DIRECTIONS FOR THIS TASK
Although the entries contain pictures, write out only their text, exactly as it stands.

** STORED DATA follows **

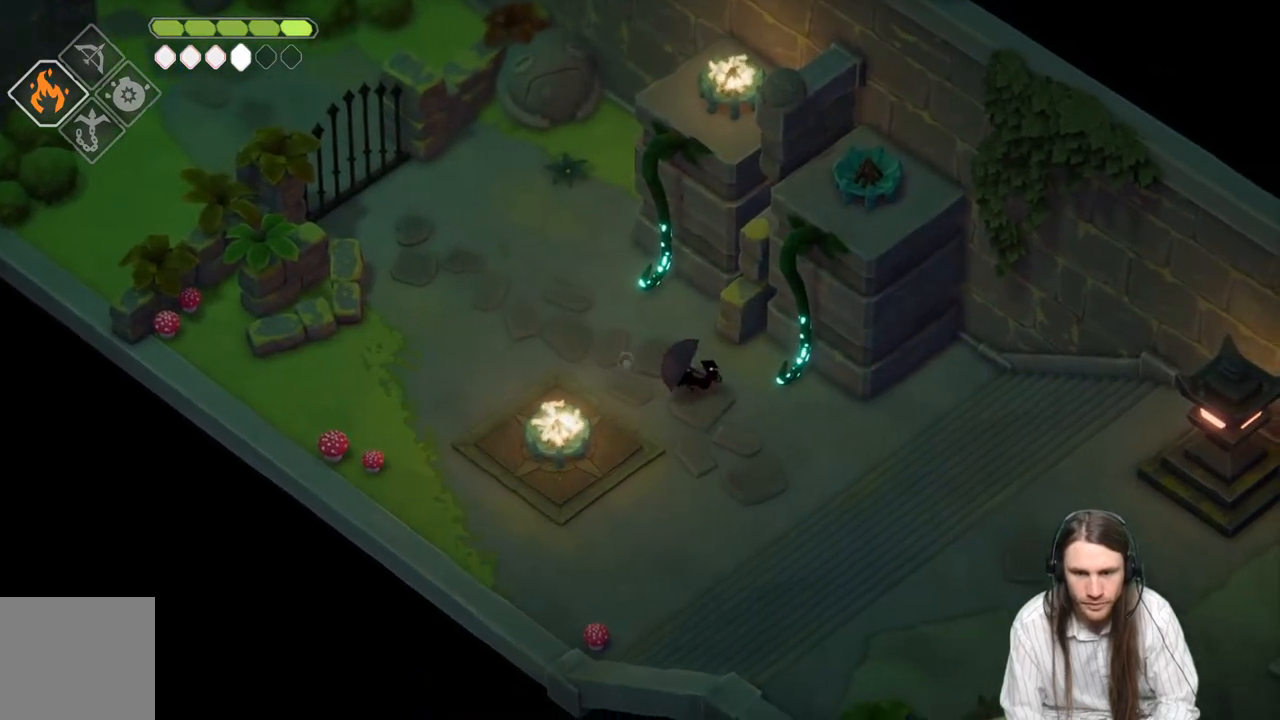
{"buttons": ["L2"], "left_stick": "up-right", "right_stick": "center", "events": [[133, "L1", "down"], [167, "left_stick", "up-right"], [283, "L1", "up"], [467, "L2", "down"]]}
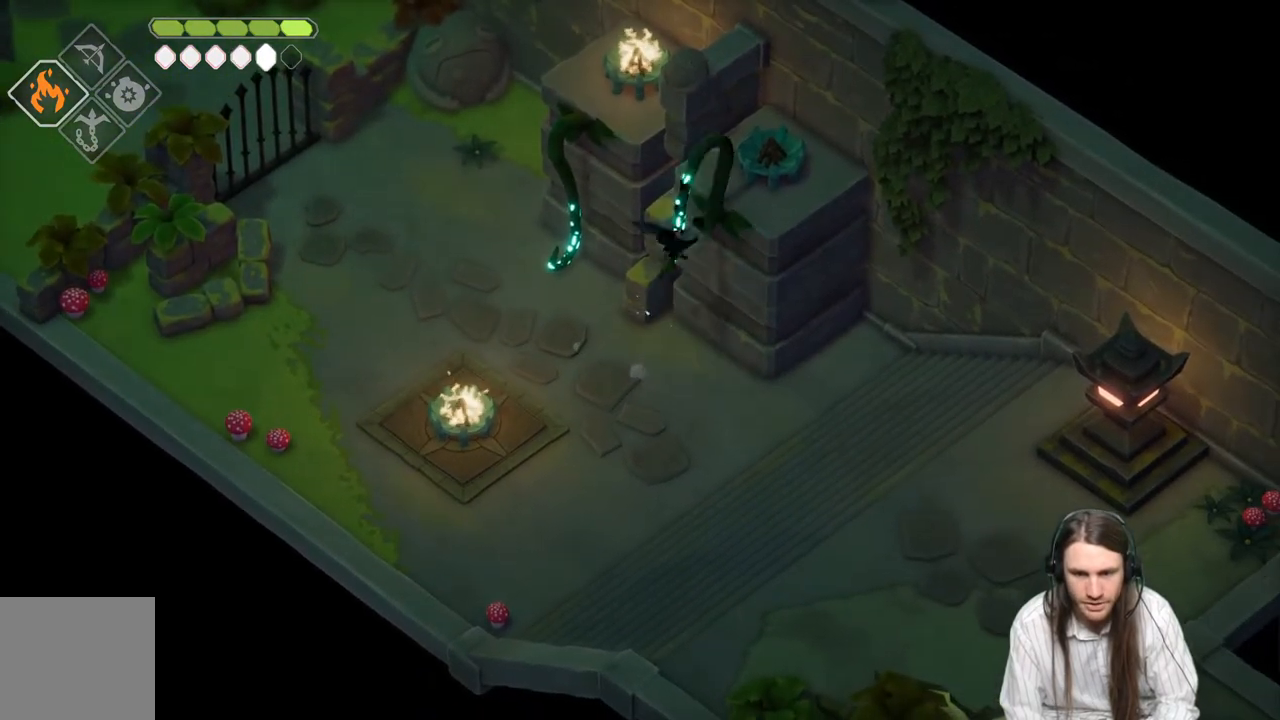
{"buttons": ["L2", "R2"], "left_stick": "up-right", "right_stick": "center", "events": [[150, "R2", "down"]]}
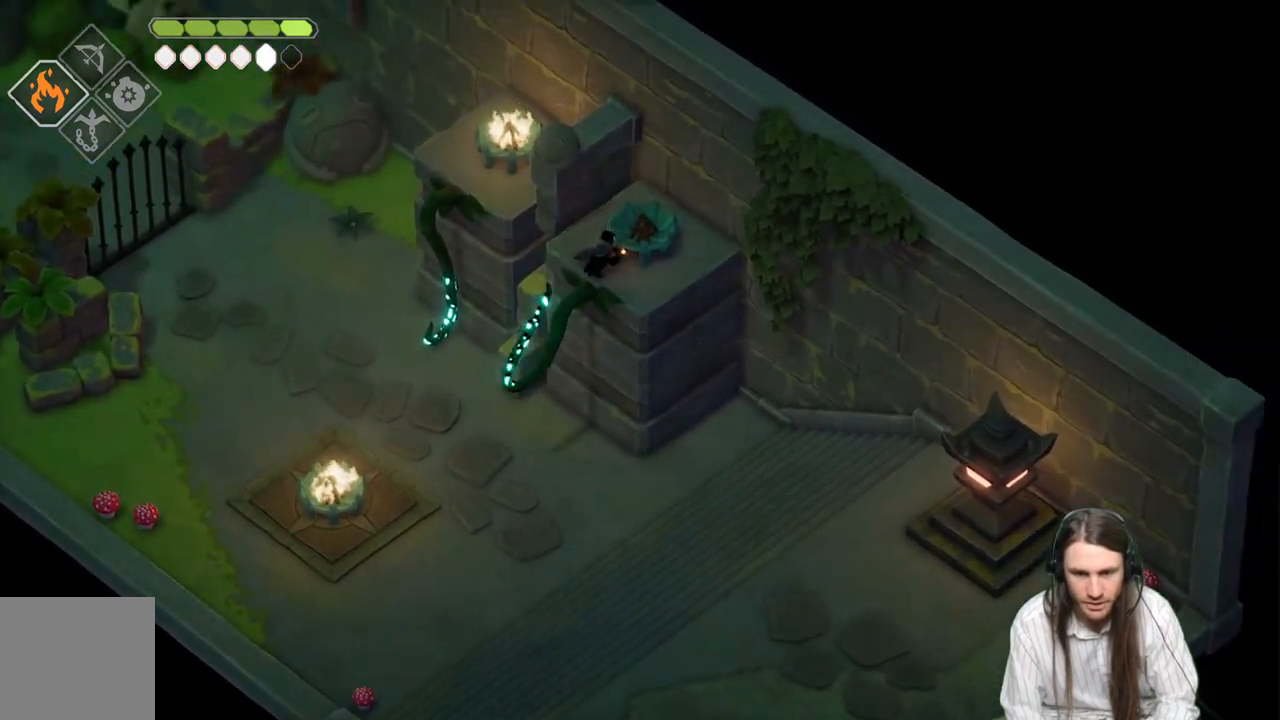
{"buttons": ["L2"], "left_stick": "up-right", "right_stick": "center", "events": [[367, "R2", "up"]]}
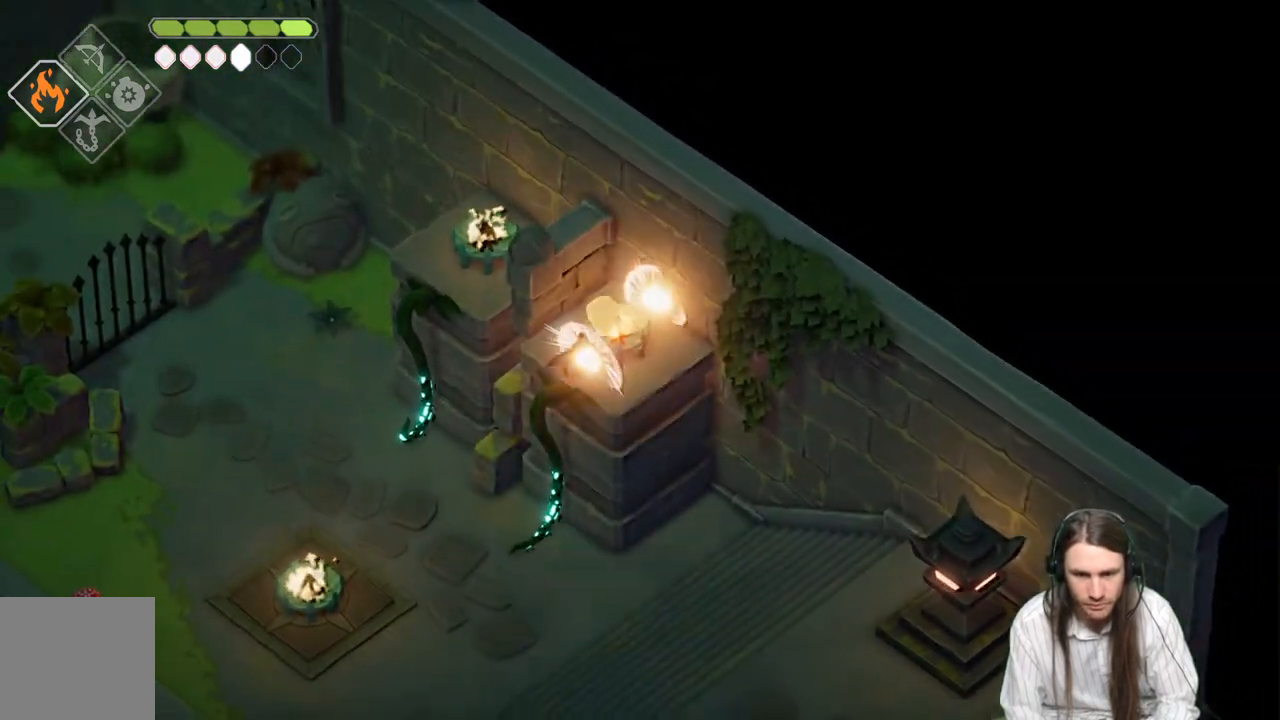
{"buttons": [], "left_stick": "down-left", "right_stick": "center", "events": [[117, "L2", "up"], [117, "left_stick", "down-right"], [167, "left_stick", "down-left"]]}
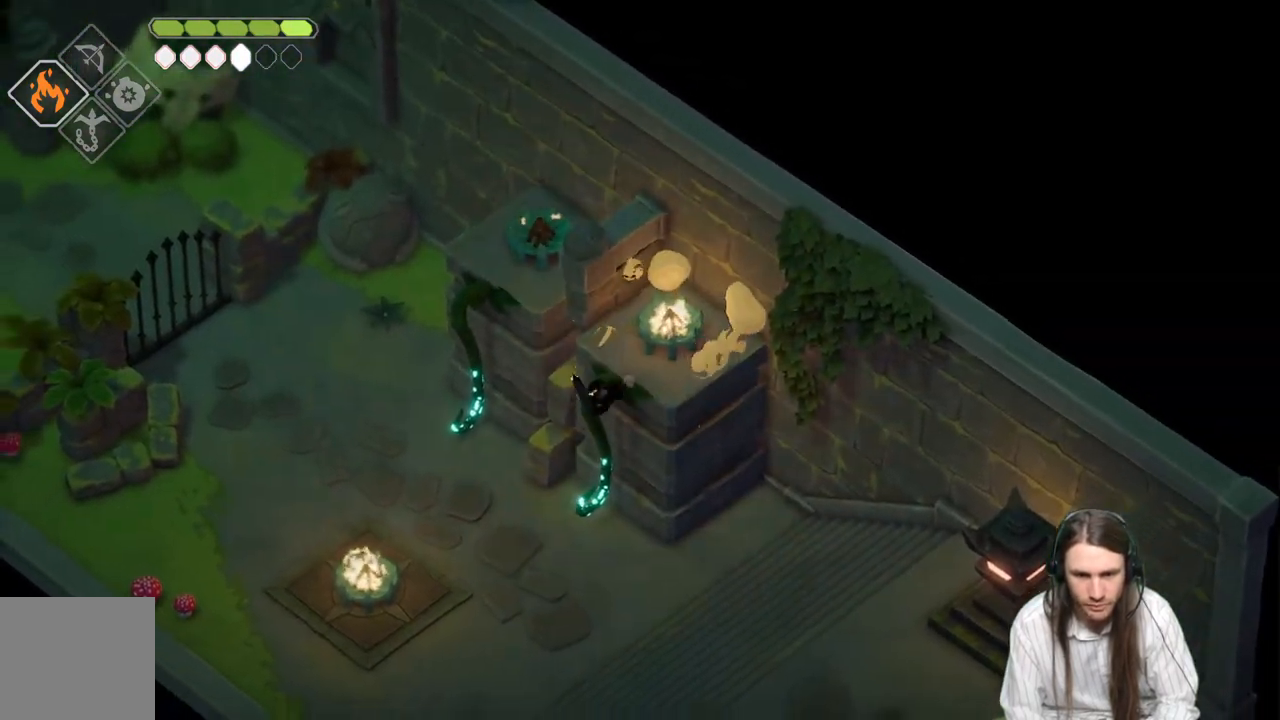
{"buttons": [], "left_stick": "left", "right_stick": "center", "events": [[417, "left_stick", "left"]]}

** End of STORED DATA **

ANSWER TO THIS PROBLEM
{"buttons": ["L2"], "left_stick": "up-right", "right_stick": "center", "events": [[133, "L1", "down"], [167, "left_stick", "up-right"], [283, "L1", "up"], [467, "L2", "down"]]}
{"buttons": ["L2", "R2"], "left_stick": "up-right", "right_stick": "center", "events": [[150, "R2", "down"]]}
{"buttons": ["L2"], "left_stick": "up-right", "right_stick": "center", "events": [[367, "R2", "up"]]}
{"buttons": [], "left_stick": "down-left", "right_stick": "center", "events": [[117, "L2", "up"], [117, "left_stick", "down-right"], [167, "left_stick", "down-left"]]}
{"buttons": [], "left_stick": "left", "right_stick": "center", "events": [[417, "left_stick", "left"]]}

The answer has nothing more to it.